What compute capacity is for RTX40 series?

Capacity of 30series is 8.6 or 8.9. But I cannot find 40s capacity value in website, now I need to compile tensorflow with CUDA12 and RTX40 series GPU, what capacity should I choose? 8.9 or more?

RTX 40 series GPUs are compute capability 8.9

I know what you mean. I also catch the value from former tensorflow version. But I am very confused that 40s/8.9 vs 30s/8.6. The improvement is so tiny and impossible. 10-6.1 20-7.5 30-8.6, I think 40s is more then 9.6 at least.

Maybe the 8.9 is the highest limit tensorflow can support before 40s.

It’s OK if you don’t believe me.

Try running the deviceQuery CUDA sample code on your 40 series GPU.

Good luck!

The increments between compute capabilities are not of a prescribed fixed size. The only requirement is that a new GPU architecture is assigned a higher number than any previous architecture. For example, the Ada Lovelave architecture could have been assigned the number 8.8 instead of 8.9 if NVIDIA had wanted that instead. A useful overview of architectures and associated GPUs can be found in the Wikipedia article on CUDA.

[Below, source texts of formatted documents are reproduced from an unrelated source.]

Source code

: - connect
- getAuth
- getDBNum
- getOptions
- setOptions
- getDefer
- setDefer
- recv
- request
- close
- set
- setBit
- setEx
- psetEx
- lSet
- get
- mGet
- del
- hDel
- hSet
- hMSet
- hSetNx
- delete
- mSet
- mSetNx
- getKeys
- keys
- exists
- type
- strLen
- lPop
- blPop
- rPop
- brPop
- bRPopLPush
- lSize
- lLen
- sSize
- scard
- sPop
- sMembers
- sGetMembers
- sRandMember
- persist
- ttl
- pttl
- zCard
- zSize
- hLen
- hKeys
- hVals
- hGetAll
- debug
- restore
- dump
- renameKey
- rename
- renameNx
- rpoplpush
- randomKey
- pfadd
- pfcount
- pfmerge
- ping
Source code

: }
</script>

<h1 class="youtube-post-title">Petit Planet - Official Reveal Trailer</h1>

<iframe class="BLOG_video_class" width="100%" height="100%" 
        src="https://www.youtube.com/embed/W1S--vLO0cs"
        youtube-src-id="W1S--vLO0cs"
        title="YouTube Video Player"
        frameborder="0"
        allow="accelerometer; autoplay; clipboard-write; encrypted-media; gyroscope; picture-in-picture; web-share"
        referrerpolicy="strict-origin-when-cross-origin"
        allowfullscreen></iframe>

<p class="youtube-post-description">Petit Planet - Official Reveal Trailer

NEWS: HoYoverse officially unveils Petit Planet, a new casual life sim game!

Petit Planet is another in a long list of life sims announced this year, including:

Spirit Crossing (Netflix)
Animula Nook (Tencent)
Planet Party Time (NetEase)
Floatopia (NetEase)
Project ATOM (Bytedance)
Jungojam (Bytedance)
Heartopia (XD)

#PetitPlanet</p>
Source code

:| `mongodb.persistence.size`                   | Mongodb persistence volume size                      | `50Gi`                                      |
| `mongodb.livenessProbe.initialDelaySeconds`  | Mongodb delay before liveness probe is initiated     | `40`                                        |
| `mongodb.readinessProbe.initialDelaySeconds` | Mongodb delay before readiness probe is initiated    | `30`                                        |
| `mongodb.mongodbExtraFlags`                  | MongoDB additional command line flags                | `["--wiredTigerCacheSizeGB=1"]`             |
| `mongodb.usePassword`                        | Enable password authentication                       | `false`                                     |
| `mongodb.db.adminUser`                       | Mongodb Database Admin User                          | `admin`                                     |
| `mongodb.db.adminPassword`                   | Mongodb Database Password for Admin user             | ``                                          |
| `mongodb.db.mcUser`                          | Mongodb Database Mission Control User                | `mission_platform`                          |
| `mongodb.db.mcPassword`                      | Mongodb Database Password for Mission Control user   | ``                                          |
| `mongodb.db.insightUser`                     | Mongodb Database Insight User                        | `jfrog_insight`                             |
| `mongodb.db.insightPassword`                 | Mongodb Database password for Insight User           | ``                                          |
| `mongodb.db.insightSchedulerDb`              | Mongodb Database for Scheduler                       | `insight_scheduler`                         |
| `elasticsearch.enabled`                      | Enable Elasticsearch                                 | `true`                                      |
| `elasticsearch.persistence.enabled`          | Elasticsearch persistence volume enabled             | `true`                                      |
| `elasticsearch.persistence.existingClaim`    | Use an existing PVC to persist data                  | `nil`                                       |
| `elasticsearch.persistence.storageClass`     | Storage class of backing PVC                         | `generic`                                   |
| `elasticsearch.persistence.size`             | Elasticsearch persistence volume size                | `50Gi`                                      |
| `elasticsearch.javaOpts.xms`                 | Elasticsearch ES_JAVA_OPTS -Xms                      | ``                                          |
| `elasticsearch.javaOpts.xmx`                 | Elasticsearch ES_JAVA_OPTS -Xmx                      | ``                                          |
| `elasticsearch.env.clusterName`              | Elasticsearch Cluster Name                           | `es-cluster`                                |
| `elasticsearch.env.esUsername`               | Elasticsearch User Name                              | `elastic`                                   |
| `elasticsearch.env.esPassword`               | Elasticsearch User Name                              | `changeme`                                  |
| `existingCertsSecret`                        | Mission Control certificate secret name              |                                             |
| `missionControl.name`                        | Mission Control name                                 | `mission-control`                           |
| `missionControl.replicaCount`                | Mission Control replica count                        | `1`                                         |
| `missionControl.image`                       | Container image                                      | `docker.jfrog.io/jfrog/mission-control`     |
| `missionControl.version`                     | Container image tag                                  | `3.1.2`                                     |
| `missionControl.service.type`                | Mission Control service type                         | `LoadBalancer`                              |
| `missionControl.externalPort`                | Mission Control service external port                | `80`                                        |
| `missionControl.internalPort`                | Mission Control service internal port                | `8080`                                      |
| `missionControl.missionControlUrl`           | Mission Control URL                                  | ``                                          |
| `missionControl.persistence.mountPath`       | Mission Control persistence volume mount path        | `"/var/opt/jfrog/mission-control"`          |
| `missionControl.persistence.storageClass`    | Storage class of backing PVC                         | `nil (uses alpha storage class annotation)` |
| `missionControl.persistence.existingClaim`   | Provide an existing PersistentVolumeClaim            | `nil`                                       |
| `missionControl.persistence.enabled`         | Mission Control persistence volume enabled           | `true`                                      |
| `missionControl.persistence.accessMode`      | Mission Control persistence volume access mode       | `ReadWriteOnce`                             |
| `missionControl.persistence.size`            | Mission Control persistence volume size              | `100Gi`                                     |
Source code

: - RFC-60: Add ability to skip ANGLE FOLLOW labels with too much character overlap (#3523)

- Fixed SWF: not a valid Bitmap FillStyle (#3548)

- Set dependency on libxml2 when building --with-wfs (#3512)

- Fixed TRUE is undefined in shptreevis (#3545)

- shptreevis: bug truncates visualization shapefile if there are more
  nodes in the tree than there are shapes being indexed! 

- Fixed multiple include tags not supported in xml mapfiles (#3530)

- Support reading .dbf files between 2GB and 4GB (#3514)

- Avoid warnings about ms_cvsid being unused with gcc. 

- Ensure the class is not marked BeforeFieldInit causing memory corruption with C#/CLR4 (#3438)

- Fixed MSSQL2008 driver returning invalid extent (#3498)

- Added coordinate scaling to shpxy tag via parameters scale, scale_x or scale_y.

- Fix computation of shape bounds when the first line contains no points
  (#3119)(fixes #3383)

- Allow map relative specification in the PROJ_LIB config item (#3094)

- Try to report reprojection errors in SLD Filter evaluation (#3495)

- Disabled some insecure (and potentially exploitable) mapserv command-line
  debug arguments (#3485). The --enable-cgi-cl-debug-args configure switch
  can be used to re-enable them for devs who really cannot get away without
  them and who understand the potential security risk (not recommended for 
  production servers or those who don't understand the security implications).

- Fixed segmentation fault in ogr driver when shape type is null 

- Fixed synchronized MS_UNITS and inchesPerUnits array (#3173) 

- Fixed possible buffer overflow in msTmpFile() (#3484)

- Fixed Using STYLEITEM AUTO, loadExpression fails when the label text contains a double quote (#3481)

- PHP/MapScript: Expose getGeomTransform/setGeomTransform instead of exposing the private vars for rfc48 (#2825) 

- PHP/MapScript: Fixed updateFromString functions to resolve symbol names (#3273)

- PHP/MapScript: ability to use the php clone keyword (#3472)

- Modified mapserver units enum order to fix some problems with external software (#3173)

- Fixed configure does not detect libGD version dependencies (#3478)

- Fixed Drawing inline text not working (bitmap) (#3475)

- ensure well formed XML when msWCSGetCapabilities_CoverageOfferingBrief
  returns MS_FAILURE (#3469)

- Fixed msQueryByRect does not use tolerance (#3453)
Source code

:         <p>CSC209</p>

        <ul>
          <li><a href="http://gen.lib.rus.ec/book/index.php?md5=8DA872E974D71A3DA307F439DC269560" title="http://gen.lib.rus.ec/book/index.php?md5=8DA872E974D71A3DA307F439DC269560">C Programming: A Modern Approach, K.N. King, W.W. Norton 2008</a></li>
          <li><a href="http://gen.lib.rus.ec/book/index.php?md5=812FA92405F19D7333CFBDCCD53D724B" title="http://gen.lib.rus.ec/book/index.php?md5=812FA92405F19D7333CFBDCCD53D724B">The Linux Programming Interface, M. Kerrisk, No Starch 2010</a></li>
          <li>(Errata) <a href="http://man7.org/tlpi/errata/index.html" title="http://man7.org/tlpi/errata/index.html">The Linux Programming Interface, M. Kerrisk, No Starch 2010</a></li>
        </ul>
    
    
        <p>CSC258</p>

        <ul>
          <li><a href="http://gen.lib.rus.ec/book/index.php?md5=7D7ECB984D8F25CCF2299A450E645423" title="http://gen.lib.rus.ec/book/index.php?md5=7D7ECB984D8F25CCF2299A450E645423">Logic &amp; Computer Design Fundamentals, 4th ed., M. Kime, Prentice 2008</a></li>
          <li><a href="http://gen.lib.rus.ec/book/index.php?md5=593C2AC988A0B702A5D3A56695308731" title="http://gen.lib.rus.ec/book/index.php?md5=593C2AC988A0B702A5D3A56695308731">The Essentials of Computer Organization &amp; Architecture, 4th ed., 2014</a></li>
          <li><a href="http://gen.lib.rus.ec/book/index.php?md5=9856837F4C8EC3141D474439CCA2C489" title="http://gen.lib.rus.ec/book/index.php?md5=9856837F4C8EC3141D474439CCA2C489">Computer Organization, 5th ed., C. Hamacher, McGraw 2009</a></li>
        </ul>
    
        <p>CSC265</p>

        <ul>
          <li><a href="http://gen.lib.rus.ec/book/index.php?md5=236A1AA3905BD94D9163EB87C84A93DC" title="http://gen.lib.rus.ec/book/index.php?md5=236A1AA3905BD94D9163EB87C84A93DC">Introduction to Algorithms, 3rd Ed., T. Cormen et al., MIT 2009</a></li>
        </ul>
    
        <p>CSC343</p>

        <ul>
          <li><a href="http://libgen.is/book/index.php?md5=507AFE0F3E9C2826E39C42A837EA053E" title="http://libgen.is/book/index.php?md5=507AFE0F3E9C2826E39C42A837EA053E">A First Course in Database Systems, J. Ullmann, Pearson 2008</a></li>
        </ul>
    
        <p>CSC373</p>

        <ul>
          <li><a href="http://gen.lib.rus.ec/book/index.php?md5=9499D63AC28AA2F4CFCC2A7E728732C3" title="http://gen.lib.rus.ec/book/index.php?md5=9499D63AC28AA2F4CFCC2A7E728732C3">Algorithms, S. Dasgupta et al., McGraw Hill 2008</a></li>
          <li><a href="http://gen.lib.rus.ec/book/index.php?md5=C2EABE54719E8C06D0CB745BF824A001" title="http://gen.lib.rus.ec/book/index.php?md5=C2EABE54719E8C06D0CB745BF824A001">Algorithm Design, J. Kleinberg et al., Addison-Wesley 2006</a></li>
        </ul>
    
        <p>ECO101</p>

NVIDIA appears to be in the habit of assigning a new major version number (integer) to each “major” architecture, and assigning some minor number (fraction) to each architecture derived from such a major architecture. What NVIDIA considers a “major” architecture, and how it picks the numbers to enumerate the derived architectures is a detail we are not privy to and that does not matter for CUDA programmers.

1 Like

8.9 ~=9 #amIRight? FP4Life!

Tables 14 and 15 here outline some quite significant differences between the two.

1 Like

Depends what you mean by significant. I don’t do a lot with tensor cores and I’m still waiting on 64-bit signed integer atomic adds 17 years into this. I can trick it with:

atomicAdd((unsigned long long int*)pInt64, llitoulli(a));

Where:
static device inline unsigned long long int llitoulli(long long int l)
{
unsigned long long int u;
asm(“mov.b64 %0, %1;” : “=l”(u) : “l”(l));
return u;
}

but they did this with Volta and Turing, and now with Ampere and Ada. For me, it’s just another architecture to tweak with L1/SMEM utilization and grid dimensions. Before that, Celsius to Fermi to Kepler to Maxwell to Pascal to Volta was unambiguous.

Over double the amount of shared memory/block on 9.0 I’d find pretty useful.

Except that shared memory is a crippled shadow of what it once was pre 7.x and all my high performance code now relies almost entirely on the register file and synchronous warp collectives, relegating SMEM to L1 instead. 6 years in, I have yet to see the benefit of race conditions within warps in real code. To me, H100’s value proposition is distributed computing in a single or a cluster of DGX servers rather than minor differences in CUDA device properties and a few bespoke instructions.

I believe you for sure, and I have got 8.9 from tensorflow device list. Now I have compiled tensorflow 2.12 with cuda12 and cudnn8.8. Thanks!

Thanks, Deep comprehension to the compute capacity!